Work to complete.
- A) Echo the film review word for word from "What he does" to "win an election.".
- B) In the film review, where is Gore shown in quite a few passages as he travels without an entourage?

What he does not go into is how his political consultants were complicit in that result. Their insistence on his tamping down or avoiding the matters that he cared most about rendered him stiff, cautious, temporizing. We never saw a relaxed yet passionate and intelligent man. All we saw was a guy who would do anything to win an election.

Well, he lost and we live now with the mess that ensued. And we must finally see that, in its way, An Inconvenient Truth is some kind of campaign document — a presentation of a self still young, still engaged, not bitter about the blows life has dealt him or about the rather lonely path (there are quite a few passages through late night airports as Gore, unattended by entourage, treks on to his next speaking engagement). It is not quite a (threatened) wilderness that hes traversing, but there's something at least bracing in the way he braves his relative isolation. The experiment with the earth tones wardrobe are long gone; its all earth-in-crisis now. And your mind, no longer taken aback by his cracking a few jokes, begins to reconsider: He might not be so bad after all — and better than most of the yo-yos who currently have their eye on the prize. I admit it: that may just be a yearning liberal heart speaking. But I think it may be worth your while to check out An Inconvenient Truth, if only to test the good impression it is bound to make on people like me.

Supplied material.
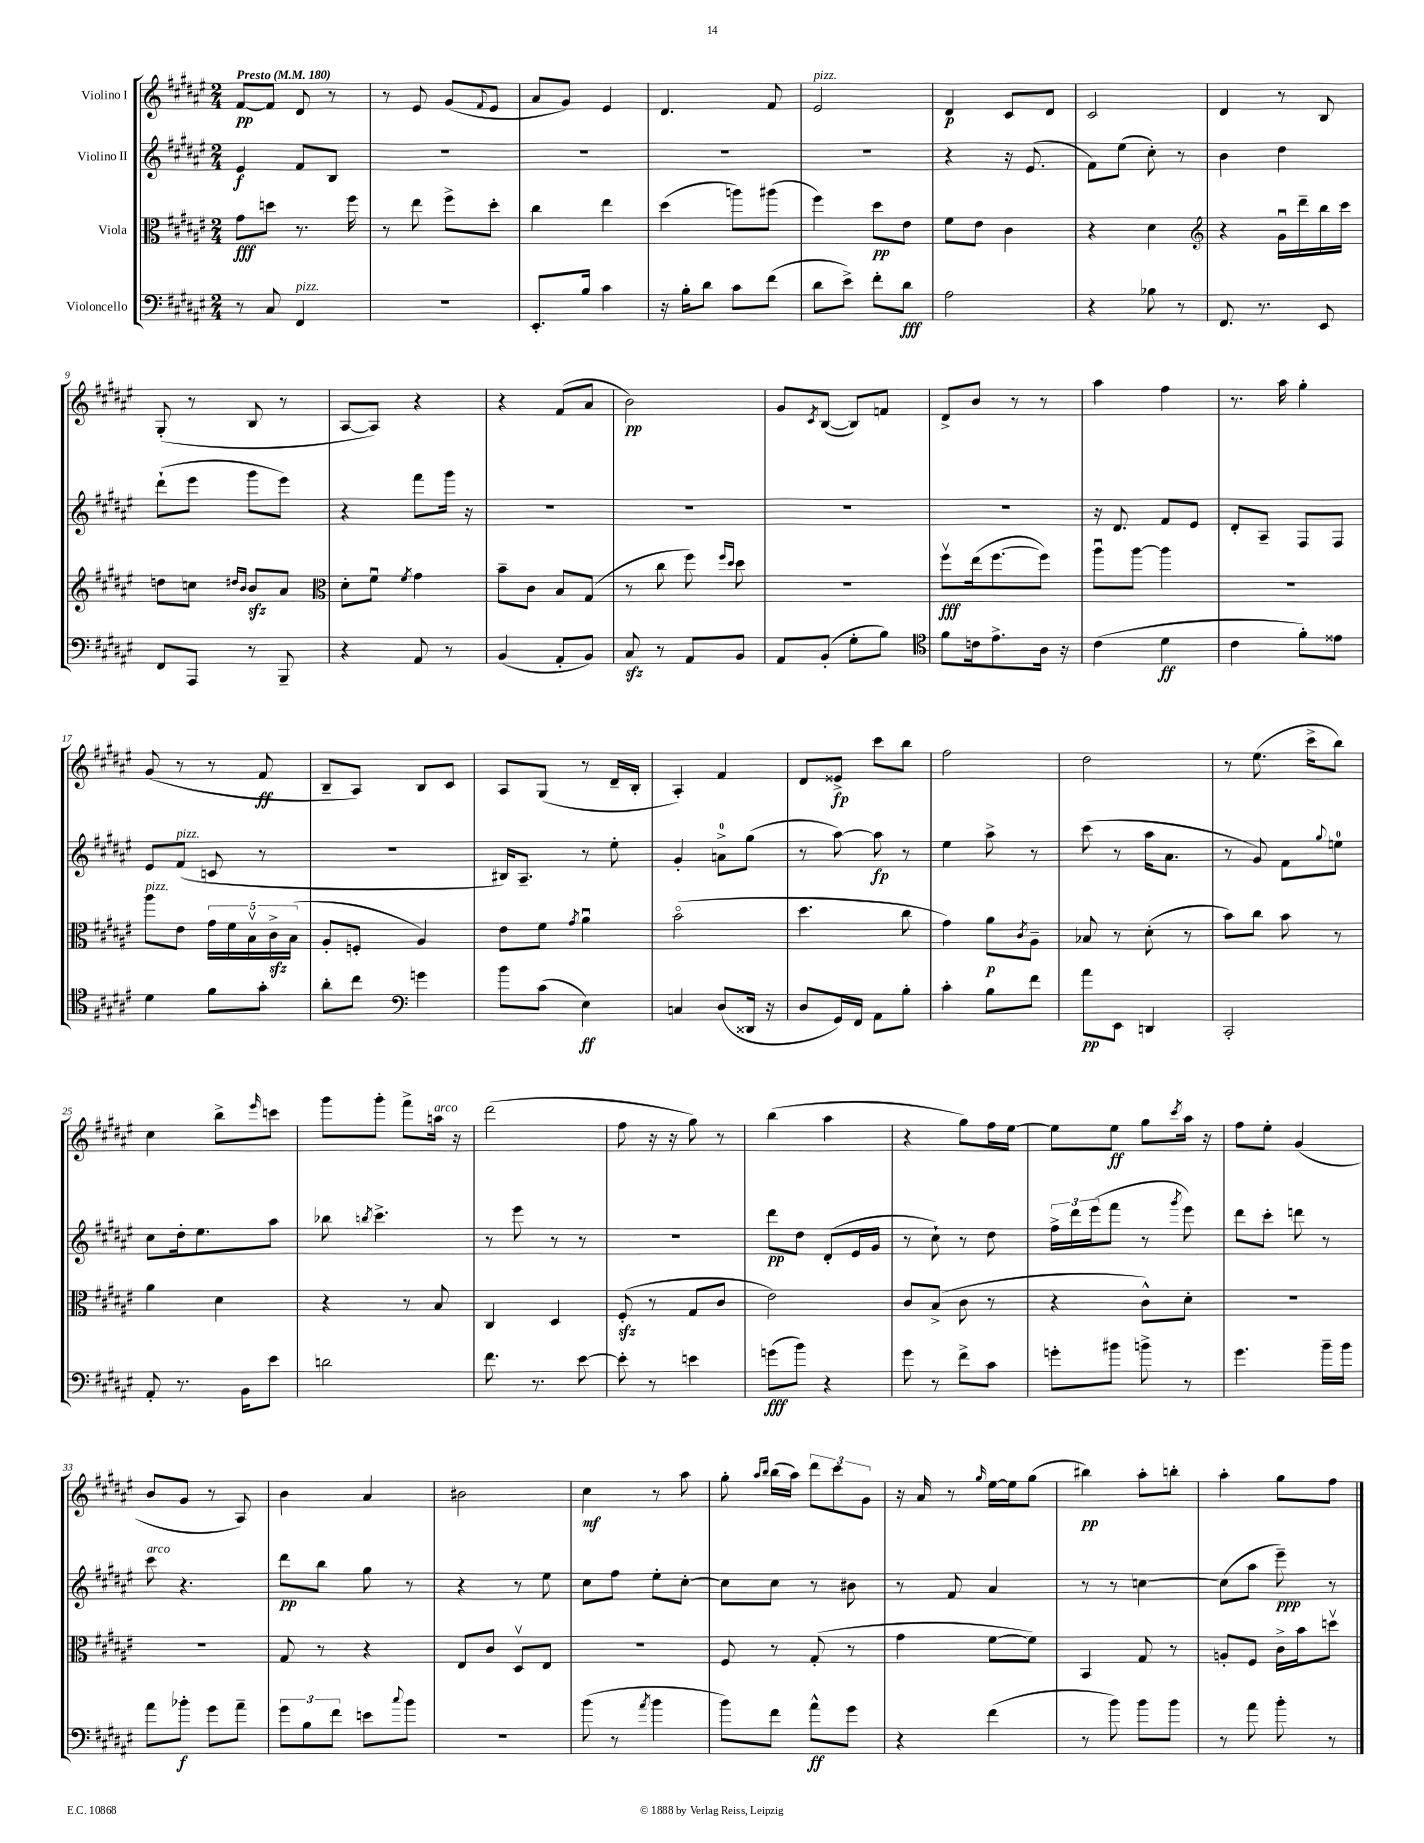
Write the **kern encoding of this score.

Exercise responses.
- A)
What he does not go into is how his political consultants were complicit in that result. Their insistence on his tamping down or avoiding the matters that he cared most about rendered him stiff, cautious, temporizing. We never saw a relaxed yet passionate and intelligent man. All we saw was a guy who would do anything to win an election.

- B) In late night airports, on his way to his next speaking engagement.